En dépit de toutes ces limites, la Tunisie se situe du côté de l’espoir, où elle est bien seule. En Égypte, au Bahreïn, en Syrie bien sûr, les révolutions ont été écrasées dans le sang ou ont sombré dans le chaos, comme en Libye. L’Égypte a raté l’alternance démocratique du fait du coup d’État militaire du général Sissi. En Syrie, il n’y a que des vaincus : cinq cent mille morts, des millions d’exilés, un territoire partagé par des occupants russes, iraniens, turcs, et un pouvoir qui n’a plus que le pouvoir de torturer et de tuer. Dans la région insoumise d’Idlib, où la mort a plusieurs visages, la population affronte la pandémie avec des installations de fortune après que les avions de Poutine et de Bachar Al-Assad eurent méthodiquement détruit les hôpitaux. Si le massacre en Syrie a pu avoir une telle ampleur, c’est en partie parce que l’opinion internationale a été tétanisée par la propagande de Bachar Al-Assad et de Poutine, relayée, il faut bien le dire, par nos dirigeants. La Syrie n’a pas été un autre Vietnam dans la conscience universelle parce que l’idée s’est insinuée qu’il faut, dans le monde arabe, une dictature pour faire barrage à l’islamisme version jihad. L’histoire syrienne montre pourtant que c’est tout le contraire, et que l’une est pourvoyeuse de l’autre. Le coup de génie d’Assad aura été de libérer les dirigeants jihadistes et de les jeter dans une révolution aussitôt transformée en guerre civile. Mais, malgré l’ampleur de la tragédie, le souvenir vacille encore d’une révolution qui fut d’abord démocratique et pacifique avec des comités locaux et un processus d’auto-organisation inscrit dans la mémoire collective.

La Syrie et l’Égypte, c’est finalement le triomphe d’une vision occidentale culturaliste d’un monde arabe qui serait inaccessible à la démocratie. D’où une certaine indifférence. En attendant que nous revisitions nos préjugés, gardons-nous du piège des anniversaires qui figent les événements dans le passé. Les mobilisations au Liban, en Irak, en Algérie renouent depuis deux ans avec l’élan révolutionnaire. Le Soudan, pays à majorité arabe, a fait chuter son dictateur et imposé un fragile processus démocratique. Beaucoup de leçons sont à retenir de ces événements plus récents. L’écrivain égyptien Ahmed Naji souligne par exemple que les peuples ont cessé de tourner leurs colères vers des causes extérieures « autorisées » (1). Une opposition stérile à « Israël » et à « l’impérialisme » a longtemps servi aux régimes autoritaires pour externaliser la politique, autorisant de temps à autre des manifestations sur des thèmes maîtrisés et consensuels.
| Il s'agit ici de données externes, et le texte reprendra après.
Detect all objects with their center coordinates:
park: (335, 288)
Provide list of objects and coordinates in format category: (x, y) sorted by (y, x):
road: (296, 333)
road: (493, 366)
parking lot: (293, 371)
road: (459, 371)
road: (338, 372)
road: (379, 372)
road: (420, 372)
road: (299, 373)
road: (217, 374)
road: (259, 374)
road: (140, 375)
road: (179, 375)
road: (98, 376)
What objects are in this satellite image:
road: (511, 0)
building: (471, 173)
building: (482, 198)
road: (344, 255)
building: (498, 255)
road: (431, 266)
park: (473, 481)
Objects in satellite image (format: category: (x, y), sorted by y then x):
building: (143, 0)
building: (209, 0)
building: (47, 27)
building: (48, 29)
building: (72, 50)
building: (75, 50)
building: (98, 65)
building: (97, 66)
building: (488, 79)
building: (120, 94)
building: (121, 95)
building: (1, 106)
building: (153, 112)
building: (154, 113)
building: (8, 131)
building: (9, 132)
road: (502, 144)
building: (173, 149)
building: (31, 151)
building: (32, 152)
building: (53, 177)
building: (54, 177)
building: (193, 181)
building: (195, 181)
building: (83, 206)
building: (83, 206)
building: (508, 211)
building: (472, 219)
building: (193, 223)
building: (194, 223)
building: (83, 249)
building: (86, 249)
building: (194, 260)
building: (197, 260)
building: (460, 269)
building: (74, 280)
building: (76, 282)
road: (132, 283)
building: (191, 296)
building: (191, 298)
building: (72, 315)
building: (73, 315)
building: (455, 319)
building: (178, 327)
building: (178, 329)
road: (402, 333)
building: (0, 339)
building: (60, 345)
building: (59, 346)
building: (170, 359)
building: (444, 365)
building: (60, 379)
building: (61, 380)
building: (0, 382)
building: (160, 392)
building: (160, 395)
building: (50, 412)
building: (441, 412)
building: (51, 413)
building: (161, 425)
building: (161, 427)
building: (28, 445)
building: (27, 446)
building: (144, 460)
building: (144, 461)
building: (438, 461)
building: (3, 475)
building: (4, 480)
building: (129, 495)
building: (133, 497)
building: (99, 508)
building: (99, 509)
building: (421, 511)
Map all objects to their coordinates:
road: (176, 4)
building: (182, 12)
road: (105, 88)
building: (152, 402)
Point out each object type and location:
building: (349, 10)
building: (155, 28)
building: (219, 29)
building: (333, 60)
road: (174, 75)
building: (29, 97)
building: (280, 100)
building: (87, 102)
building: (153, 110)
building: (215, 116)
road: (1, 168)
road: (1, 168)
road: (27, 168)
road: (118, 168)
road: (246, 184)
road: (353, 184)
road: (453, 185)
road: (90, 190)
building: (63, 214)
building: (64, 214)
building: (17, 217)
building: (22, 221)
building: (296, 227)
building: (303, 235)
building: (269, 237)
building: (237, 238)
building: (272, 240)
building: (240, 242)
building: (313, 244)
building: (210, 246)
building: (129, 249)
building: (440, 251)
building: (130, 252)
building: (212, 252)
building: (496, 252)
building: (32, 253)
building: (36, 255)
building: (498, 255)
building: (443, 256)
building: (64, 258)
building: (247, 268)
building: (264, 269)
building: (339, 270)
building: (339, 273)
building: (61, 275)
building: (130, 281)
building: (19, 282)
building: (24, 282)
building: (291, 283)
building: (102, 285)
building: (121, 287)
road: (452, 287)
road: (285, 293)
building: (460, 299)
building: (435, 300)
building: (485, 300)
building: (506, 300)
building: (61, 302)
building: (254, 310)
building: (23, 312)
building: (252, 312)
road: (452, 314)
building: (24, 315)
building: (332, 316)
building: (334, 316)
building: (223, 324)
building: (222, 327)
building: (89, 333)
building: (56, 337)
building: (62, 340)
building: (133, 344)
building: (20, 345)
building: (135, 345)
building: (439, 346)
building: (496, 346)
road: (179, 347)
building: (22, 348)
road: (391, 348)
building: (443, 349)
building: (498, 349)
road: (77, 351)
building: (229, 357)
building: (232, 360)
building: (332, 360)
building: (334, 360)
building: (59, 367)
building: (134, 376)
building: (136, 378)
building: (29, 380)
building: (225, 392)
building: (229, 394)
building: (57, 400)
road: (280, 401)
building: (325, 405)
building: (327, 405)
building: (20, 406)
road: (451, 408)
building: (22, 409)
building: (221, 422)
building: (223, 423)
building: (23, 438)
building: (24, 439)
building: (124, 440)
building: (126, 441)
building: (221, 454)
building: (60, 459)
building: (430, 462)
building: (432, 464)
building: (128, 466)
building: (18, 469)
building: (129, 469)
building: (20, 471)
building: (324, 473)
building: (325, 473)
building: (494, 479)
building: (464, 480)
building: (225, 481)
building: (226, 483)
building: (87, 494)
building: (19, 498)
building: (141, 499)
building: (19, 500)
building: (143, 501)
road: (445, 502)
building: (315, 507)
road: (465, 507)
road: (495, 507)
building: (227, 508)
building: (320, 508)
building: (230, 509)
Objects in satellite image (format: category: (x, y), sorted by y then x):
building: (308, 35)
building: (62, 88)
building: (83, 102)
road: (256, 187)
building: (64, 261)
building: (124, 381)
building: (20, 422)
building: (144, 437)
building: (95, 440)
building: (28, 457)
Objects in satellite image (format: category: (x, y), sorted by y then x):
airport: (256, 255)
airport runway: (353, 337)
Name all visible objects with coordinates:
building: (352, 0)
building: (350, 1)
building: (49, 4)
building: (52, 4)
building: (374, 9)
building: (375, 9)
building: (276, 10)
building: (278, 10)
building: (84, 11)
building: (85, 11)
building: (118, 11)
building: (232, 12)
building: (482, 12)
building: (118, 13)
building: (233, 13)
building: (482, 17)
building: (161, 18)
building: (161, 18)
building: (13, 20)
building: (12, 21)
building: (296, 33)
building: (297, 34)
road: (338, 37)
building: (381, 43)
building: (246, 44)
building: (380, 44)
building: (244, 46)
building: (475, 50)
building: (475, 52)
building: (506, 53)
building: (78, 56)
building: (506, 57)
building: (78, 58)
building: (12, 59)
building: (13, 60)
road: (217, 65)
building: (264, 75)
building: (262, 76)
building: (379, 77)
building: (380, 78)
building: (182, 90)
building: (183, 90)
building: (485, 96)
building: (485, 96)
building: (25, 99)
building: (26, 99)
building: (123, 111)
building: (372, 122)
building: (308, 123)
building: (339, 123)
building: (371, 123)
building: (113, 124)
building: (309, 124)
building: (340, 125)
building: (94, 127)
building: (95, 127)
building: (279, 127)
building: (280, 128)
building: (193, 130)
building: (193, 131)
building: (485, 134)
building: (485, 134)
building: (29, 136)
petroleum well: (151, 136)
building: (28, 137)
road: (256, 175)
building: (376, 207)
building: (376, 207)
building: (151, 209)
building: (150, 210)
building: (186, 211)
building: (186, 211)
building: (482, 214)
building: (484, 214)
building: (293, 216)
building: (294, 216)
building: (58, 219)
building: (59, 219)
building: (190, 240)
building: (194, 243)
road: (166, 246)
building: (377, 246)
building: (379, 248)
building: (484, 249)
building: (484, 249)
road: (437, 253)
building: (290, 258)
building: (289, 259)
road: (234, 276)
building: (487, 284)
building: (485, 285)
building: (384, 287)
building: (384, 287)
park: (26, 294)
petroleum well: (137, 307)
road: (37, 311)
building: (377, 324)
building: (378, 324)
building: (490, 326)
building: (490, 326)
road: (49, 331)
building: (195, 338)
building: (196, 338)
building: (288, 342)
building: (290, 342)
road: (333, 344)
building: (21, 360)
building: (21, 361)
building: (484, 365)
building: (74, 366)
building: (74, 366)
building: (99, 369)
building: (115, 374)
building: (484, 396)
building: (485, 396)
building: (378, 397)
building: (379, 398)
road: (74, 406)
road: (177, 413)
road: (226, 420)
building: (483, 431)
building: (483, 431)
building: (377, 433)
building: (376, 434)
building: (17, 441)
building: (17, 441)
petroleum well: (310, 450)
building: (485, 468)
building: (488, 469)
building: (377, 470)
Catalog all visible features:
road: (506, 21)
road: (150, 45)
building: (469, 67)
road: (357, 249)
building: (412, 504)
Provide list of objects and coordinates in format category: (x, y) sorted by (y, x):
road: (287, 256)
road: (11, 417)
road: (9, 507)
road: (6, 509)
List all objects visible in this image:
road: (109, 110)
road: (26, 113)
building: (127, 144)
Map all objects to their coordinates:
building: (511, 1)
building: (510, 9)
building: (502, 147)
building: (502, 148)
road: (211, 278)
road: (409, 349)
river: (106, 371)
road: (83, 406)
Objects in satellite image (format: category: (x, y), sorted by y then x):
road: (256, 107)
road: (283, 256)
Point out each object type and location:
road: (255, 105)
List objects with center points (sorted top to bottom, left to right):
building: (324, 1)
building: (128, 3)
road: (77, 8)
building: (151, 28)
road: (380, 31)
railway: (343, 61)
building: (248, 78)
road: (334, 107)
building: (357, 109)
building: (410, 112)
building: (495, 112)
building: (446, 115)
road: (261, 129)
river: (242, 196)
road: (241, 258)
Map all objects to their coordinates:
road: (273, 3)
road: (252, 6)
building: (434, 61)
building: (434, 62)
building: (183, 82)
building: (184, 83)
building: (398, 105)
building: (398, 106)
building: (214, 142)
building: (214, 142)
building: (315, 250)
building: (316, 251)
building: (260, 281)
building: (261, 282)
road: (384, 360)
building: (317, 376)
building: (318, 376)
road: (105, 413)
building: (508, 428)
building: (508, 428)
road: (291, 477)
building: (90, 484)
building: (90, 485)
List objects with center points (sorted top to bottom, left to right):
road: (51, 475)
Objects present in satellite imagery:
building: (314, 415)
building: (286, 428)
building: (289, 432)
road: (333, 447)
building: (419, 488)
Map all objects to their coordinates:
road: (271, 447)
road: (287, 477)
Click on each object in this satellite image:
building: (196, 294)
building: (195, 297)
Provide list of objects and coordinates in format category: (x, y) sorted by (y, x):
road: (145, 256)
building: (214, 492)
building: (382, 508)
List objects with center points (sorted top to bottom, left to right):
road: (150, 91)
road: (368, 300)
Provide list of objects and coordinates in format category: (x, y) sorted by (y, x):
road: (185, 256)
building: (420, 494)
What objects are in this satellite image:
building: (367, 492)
Les peuples ont cette fois dirigé leurs colères contre leurs dirigeants. Lesquels, au passage, ont abandonné depuis bien longtemps la cause palestinienne. Enfin, les révolutions ont bousculé durablement les stéréotypes d’un monde arabe entièrement conditionné par les divisions communautaires. On manifeste à Beyrouth toutes communautés confondues. On brûle des drapeaux iraniens (et américains) dans les manifestations chiites irakiennes, où l’on affronte des milices à la solde de Téhéran. Bref, ici et là, les mouvements révolutionnaires empruntent de plus en plus les chemins universels de la lutte des classes.

Et la Palestine, que devient-elle ? Sonnée par l’épisode Trump, elle vit une situation d’apartheid dans l’indifférence générale. Pendant que la plupart des pays arabes luttent pour leur deuxième indépendance, les Palestiniens subissent encore le joug d’un pouvoir colonial à l’ancienne, et sont en quête de leurs droits les plus élémentaires. Ils ont besoin pour les obtenir de s’émanciper de vieux dirigeants qui s’accommodent trop bien du statu quo. Les élections enfin promises pour les 22 mai et 31 juillet peuvent leur fournir l’occasion d’un renouvellement. Encore faut-il que l’accord Fatah-Hamas résiste aux tensions internes et aux pressions israéliennes. Israël semble déjà résolu à priver du droit de vote les habitants de Jérusalem-Est… Va-t-on s’en émouvoir chez nous ?

(1) Entretien dans Le Monde daté des 17 et 18 janvier.